• REQUIREMENT: Rewrite the lines below as a numbered list, starting at the line with "state / province: California" and running through the end of the items, both included. Leave out any blank lines.

• SUPPLIED MATERIAL:
========================

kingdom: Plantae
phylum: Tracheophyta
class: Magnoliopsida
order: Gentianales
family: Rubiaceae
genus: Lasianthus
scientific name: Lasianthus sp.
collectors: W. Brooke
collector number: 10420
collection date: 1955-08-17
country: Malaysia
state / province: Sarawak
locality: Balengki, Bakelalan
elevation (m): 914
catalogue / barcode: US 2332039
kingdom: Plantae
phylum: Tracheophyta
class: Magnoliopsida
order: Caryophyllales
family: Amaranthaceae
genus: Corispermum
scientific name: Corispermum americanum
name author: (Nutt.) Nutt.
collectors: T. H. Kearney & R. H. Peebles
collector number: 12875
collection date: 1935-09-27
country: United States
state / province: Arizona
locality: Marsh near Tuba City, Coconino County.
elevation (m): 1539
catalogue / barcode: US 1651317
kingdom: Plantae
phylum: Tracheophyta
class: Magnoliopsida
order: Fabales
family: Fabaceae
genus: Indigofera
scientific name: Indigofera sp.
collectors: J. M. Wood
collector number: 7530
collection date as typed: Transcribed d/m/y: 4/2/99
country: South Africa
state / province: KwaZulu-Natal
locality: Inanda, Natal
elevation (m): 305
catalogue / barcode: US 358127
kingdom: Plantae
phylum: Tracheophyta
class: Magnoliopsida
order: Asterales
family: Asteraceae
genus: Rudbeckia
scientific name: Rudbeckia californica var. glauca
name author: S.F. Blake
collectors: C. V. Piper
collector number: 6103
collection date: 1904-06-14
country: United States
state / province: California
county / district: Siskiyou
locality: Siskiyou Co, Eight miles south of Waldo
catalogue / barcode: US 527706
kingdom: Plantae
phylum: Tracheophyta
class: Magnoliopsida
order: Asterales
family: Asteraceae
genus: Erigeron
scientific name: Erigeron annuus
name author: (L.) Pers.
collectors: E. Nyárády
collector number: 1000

========================

• FINISHED TASK:
1. state / province: California
2. county / district: Siskiyou
3. locality: Siskiyou Co, Eight miles south of Waldo
4. catalogue / barcode: US 527706
5. kingdom: Plantae
6. phylum: Tracheophyta
7. class: Magnoliopsida
8. order: Asterales
9. family: Asteraceae
10. genus: Erigeron
11. scientific name: Erigeron annuus
12. name author: (L.) Pers.
13. collectors: E. Nyárády
14. collector number: 1000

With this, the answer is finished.